Related to SNS request, we set MessageGroupId
. This guarantees that messages that belong to the same group will be delivered
in order. Messages with different group id can be delivered out of order. The id used here guarantees that events related to the same
aggregate root are delivered in order. We also add eventType
as a message attribute. This is used when configuring
the SQS subscriptions to subscribe to only specific event types. For example, one consumer may be interested only in
EmployeeCreated and EmployeeUpdated events and another consumer may be only interested in EmployeeDeleted events.
We can also set MessageDeduplicationId
. Any message published with the same id, within the five-minute deduplication
interval, is accepted but not delivered. There is also an option to set a content based deduplication at SNS topic level.
This option considers events with the same content as duplicates. This is the option selected here.
@SqsListener(value = "${input_queue}", deletionPolicy = SqsMessageDeletionPolicy.ON_SUCCESS) public void receiveQueueMessages(@NotificationMessage DomainEvent domainEvent) { logger.info("Received domain event {}", domainEvent); }
A consumer service polls its own queue and receives domain events.
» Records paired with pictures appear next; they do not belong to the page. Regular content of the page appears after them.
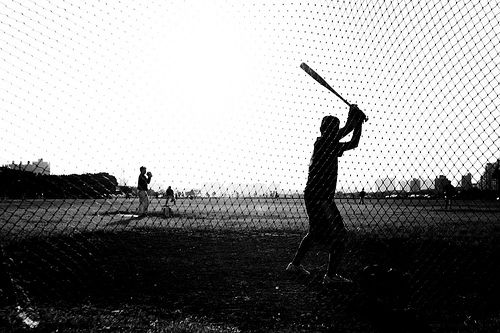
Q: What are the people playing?
A: Baseball.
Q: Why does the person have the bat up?
A: To hit the ball.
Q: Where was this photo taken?
A: Outside at the baseball field.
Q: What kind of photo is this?
A: Black and white.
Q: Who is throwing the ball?
A: The pitcher.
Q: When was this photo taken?
A: During the day.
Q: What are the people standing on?
A: The ground.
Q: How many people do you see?
A: Three.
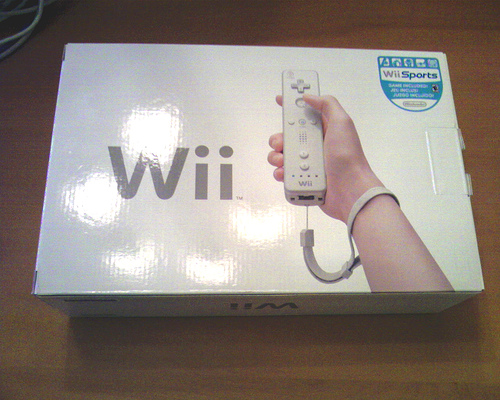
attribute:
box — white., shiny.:
[29, 40, 485, 318]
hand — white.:
[266, 94, 382, 222]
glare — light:
[119, 108, 179, 159]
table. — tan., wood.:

To reliably forward events to multiple consumers we are using SNS and SQS. Employee service forwards all events to an SNS topic. If another
service is interested in any employee events, then it needs to subscribe its SQS to the employee SNS topic. Subscriptions can have
filters, so a consumer can get only a subset of the published messages. We use eventType
to subscribe to specific events. We also need
order guarantees, so we use an SNS and SQS FIFO, which also removes any duplicates within a five-minute interval. You can learn more about
SNS FIFO topics here and about SQS FIFO here.
You can find the full working example in my GitHub repository here.
In this post, I explained why the transactional outbox pattern is needed when publishing domain events, and I presented an example implementation.